Les cours de théâtre donnés par Brigitte quand il avait 15 ans ont renforcé cet égotisme naturel. Comme il s’attend à des standing ovations, lorsqu’il a affaire à des interlocuteurs moins flatteurs que ses courtisans habituels, le dialogue se résume à des moments de grande fébrilité suivis de crises d’hystérie. Le monologue où il ne risque pas d’être contredit a sa préférence.  En outre, à la différence des managers talentueux qui savent animer une synergie des compétences, Manu s’affirme comme le  roi du casting à contre-emploi : Le bi-national Eric Dupond-Moretti avocat de Abdelkader Merah et des Balkany à la justice, la folklorique Roselyne Bachelot animatrice de télé réalité à la culture, la féministe engagée Marlène Schiappa associée à Gérald Darmanin accusé de viol, promu premier flic de France, et un certain Olivier Dussopt visé par une enquête de l’Office central de lutte contre la corruption nommé ministre des comptes publics. On imagine sans peine la jubilation du gamin provocateur que Manu est resté en nommant des personnalités aussi clivantes dans son gouvernement de grouillots encadrés par un sous-chef de bureau.

Le bal des vampires

Le sociopathe s’est entouré de comparses à son image. Des individus monstrueux, inhumains, totalement dénués d’empathie, sûrs et satisfaits d’eux mêmes, qui arborent le sourire odieux du travail bien fait à n’importe quel prix.

Les éborgnés et les mutilés, les gens qui triment et qui souffrent, ceux qui s’étouffent dans le bouillon de culture d’un masque à l’efficacité douteuse, ils ne veulent pas savoir que ça existe.  D’ailleurs en dehors de leur caste, il n’y a que des sous-hommes.
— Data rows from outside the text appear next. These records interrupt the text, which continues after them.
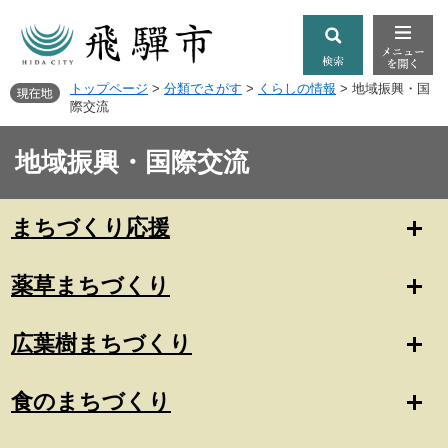
トップページ
>
分類でさがす
>
くらしの情報
>
地域振興・国
際交流
地域振興・国際交流
まちづくり応援
薬草まちづくり
広葉樹まちづくり
食のまちづくり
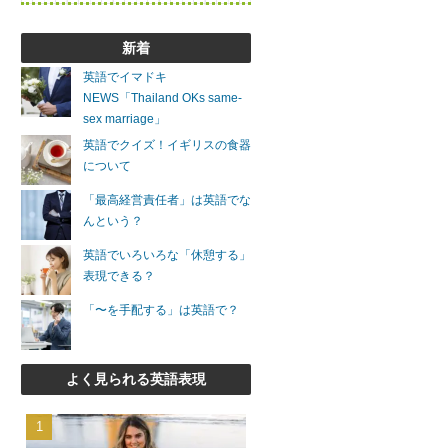
新着
英語でイマドキ
NEWS「Thailand OKs same-
sex marriage」
英語でクイズ！イギリスの食器
について
「最高経営責任者」は英語でな
んという？
英語でいろいろな「休憩する」
表現できる？
「〜を手配する」は英語で？
よく見られる英語表現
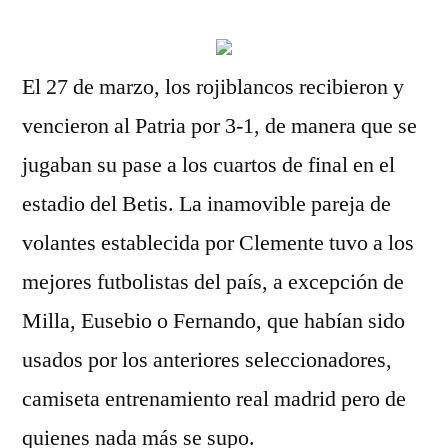
El 27 de marzo, los rojiblancos recibieron y
vencieron al Patria por 3-1, de manera que se
jugaban su pase a los cuartos de final en el
estadio del Betis. La inamovible pareja de
volantes establecida por Clemente tuvo a los
mejores futbolistas del país, a excepción de
Milla, Eusebio o Fernando, que habían sido
usados por los anteriores seleccionadores,
camiseta entrenamiento real madrid pero de
quienes nada más se supo.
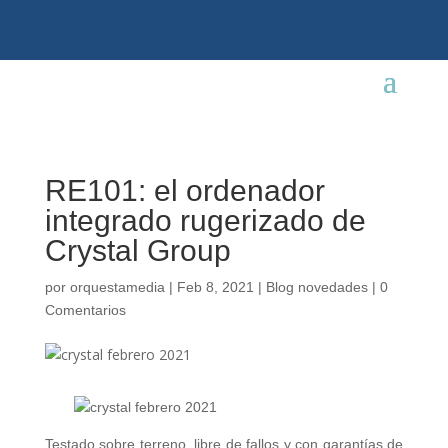
RE101: el ordenador
integrado rugerizado de
Crystal Group
por
orquestamedia
|
Feb 8, 2021
|
Blog novedades
|
0
Comentarios
Testado sobre terreno, libre de fallos y con garantías de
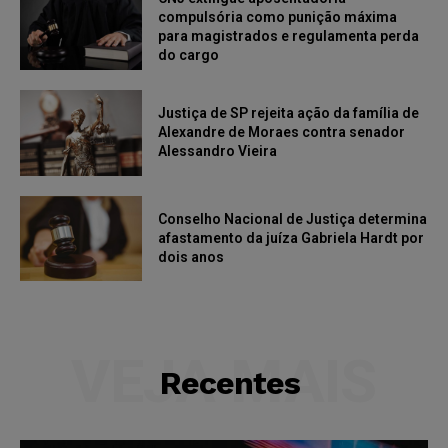
compulsória como punição máxima
para magistrados e regulamenta perda
do cargo
Justiça de SP rejeita ação da família de
Alexandre de Moraes contra senador
Alessandro Vieira
Conselho Nacional de Justiça determina
afastamento da juíza Gabriela Hardt por
dois anos
VEJA MAIS
Recentes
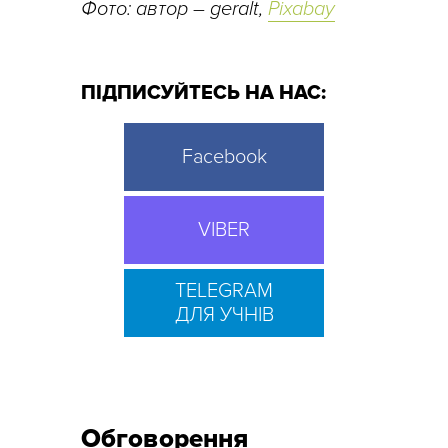
Фото: автор
–
geralt,
Pixabay
ПІДПИСУЙТЕСЬ НА НАС:
Facebook
VIBER
TELEGRAM
ДЛЯ УЧНІВ
Обговорення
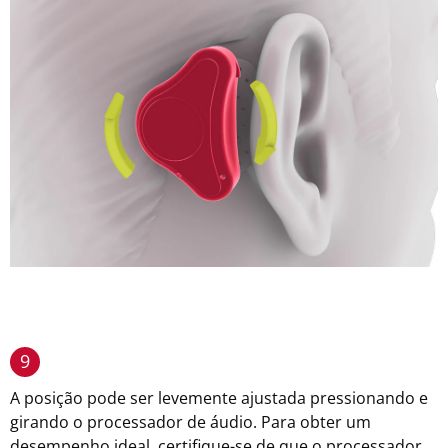
9
A posição pode ser levemente ajustada pressionando e
girando o processador de áudio. Para obter um
desempenho ideal, certifique-se de que o processador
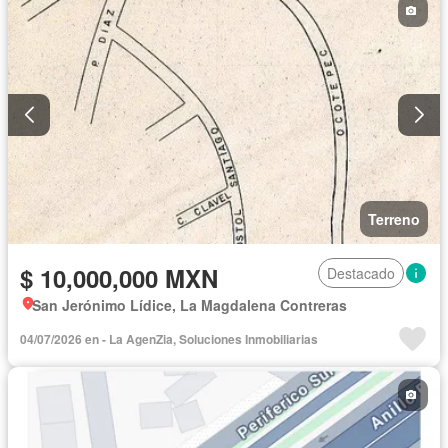
Terreno
$ 10,000,000 MXN
Destacado
San Jerónimo Lídice, La Magdalena Contreras
04/07/2026 en - La AgenZia, Soluciones Inmobiliarias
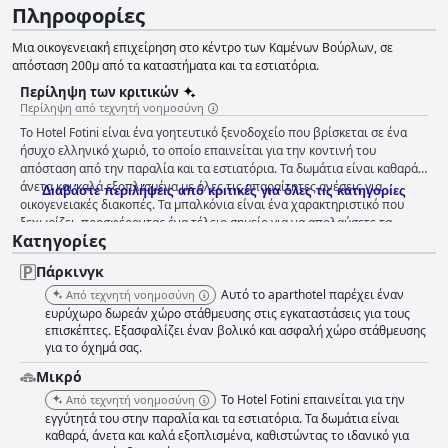
Πληροφορίες
Μια οικογενειακή επιχείρηση στο κέντρο των Καμένων Βούρλων, σε
απόσταση 200μ από τα καταστήματα και τα εστιατόρια.
Περίληψη των κριτικών
Περίληψη από τεχνητή νοημοσύνη
Το Hotel Fotini είναι ένα γοητευτικό ξενοδοχείο που βρίσκεται σε ένα
ήσυχο ελληνικό χωριό, το οποίο επαινείται για την κοντινή του
απόσταση από την παραλία και τα εστιατόρια. Τα δωμάτια είναι καθαρά,
άνετα και καλά εξοπλισμένα με όλες τις απαραίτητες ανέσεις για
Διαβάστε περιλήψεις από κριτικές για όλες τις κατηγορίες
οικογενειακές διακοπές. Τα μπαλκόνια είναι ένα χαρακτηριστικό που
ξεχωρίζει, προσφέροντας ένα τέλειο σημείο για να απολαύσετε τα
Κατηγορίες
ελληνικά ηλιοβασιλέματα. Το ξενοδοχείο είναι ιδιαίτερα υπερήφανο για
τη διατήρηση ενός άψογου επιπέδου καθαριότητας, με τους επισκέπτες
Πάρκινγκ
να επαινούν συνεχώς τα πεντακάθαρα και εξαιρετικά άνετα καταλύματα.
Το προσωπικό, που διοικείται από μια φιλόξενη και εξυπηρετική
Αυτό το aparthotel παρέχει έναν
Από τεχνητή νοημοσύνη
οικογένεια, είναι φιλικό, ευγενικό και πάντα διαθέσιμο να βοηθήσει τους
ευρύχωρο δωρεάν χώρο στάθμευσης στις εγκαταστάσεις για τους
επισκέπτες με κάθε δυνατό τρόπο. Συνολικά, το Hotel Fotini είναι μια
επισκέπτες. Εξασφαλίζει έναν βολικό και ασφαλή χώρο στάθμευσης
για το όχημά σας.
εξαιρετική επιλογή για όσους αναζητούν μια ήσυχη και οικεία
ατμόσφαιρα με προσεκτικούς οικοδεσπότες που κάνουν το κάτι
Μικρό
παραπάνω για να εξασφαλίσουν ότι η διαμονή όλων θα είναι αξέχαστη.
Το Hotel Fotini επαινείται για την
Από τεχνητή νοημοσύνη
εγγύτητά του στην παραλία και τα εστιατόρια. Τα δωμάτια είναι
καθαρά, άνετα και καλά εξοπλισμένα, καθιστώντας το ιδανικό για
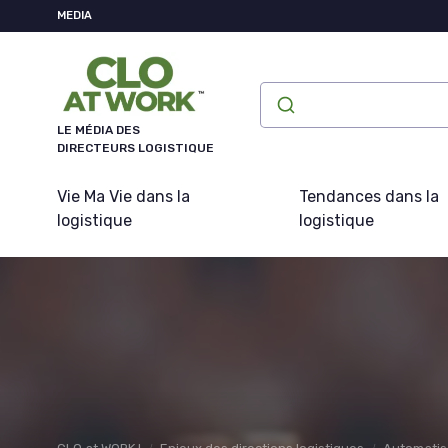
Panneau de gestion des cookies
MEDIA
LE MÉDIA DES
DIRECTEURS LOGISTIQUE
Vie Ma Vie dans la
Tendances dans la
logistique
logistique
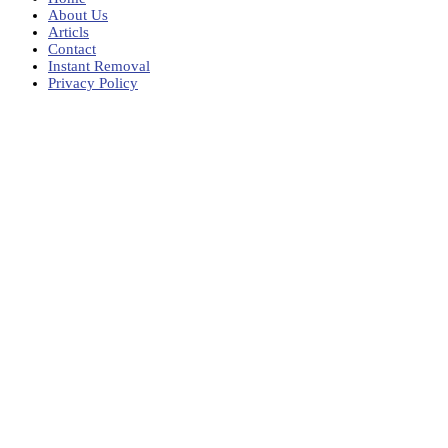
About Us
Articls
Contact
Instant Removal
Privacy Policy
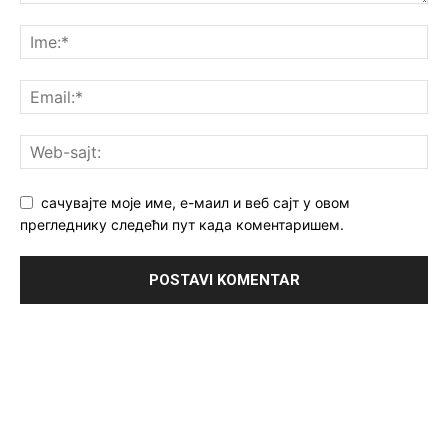
сачувајте моје име, е-маил и веб сајт у овом
прегледнику следећи пут када коментаришем.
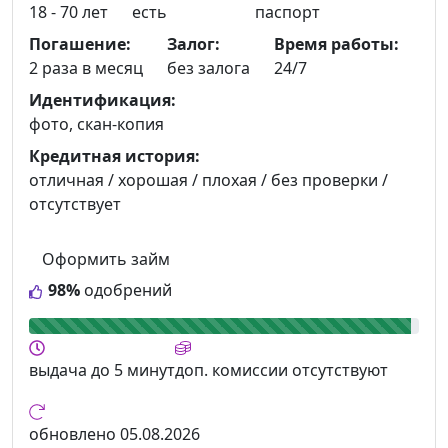
18 - 70 лет
есть
паспорт
Погашение:
Залог:
Время работы:
2 раза в месяц
без залога
24/7
Идентификация:
фото, скан-копия
Кредитная история:
отличная / хорошая / плохая / без проверки /
отсутствует
Оформить займ
98%
одобрений
выдача
до 5 минут
доп. комиссии
отсутствуют
обновлено
05.08.2026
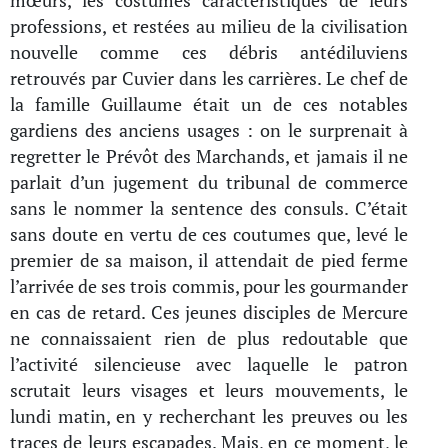
mœurs, les costumes caractéristiques de leurs
professions, et restées au milieu de la civilisation
nouvelle comme ces débris antédiluviens
retrouvés par Cuvier dans les carrières. Le chef de
la famille Guillaume était un de ces notables
gardiens des anciens usages : on le surprenait à
regretter le Prévôt des Marchands, et jamais il ne
parlait d’un jugement du tribunal de commerce
sans le nommer la sentence des consuls. C’était
sans doute en vertu de ces coutumes que, levé le
premier de sa maison, il attendait de pied ferme
l’arrivée de ses trois commis, pour les gourmander
en cas de retard. Ces jeunes disciples de Mercure
ne connaissaient rien de plus redoutable que
l’activité silencieuse avec laquelle le patron
scrutait leurs visages et leurs mouvements, le
lundi matin, en y recherchant les preuves ou les
traces de leurs escapades. Mais, en ce moment, le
Des « riens du tout » sans intérêt.  « Ne me parlez pas de répression ou de violences policières, ces mots sont inacceptables » dira le conducator avant de conclure, péremptoire : « Je ne suis pas un dictateur ! »  Confronté à un tel déni de la réalité par des « personnes ordinaires », n’importe quel psychiatre ferait interner les auteurs de telles violences réellement commises et virtuellement effacées. Sans le moindre remords parce qu’il s’agissait à leurs yeux de faits sans importance.  Comme ces loups garous de légende qui, une fois recouvrée leur forme humaine, oublient leurs victimes et reprennent leur petit train train quotidien.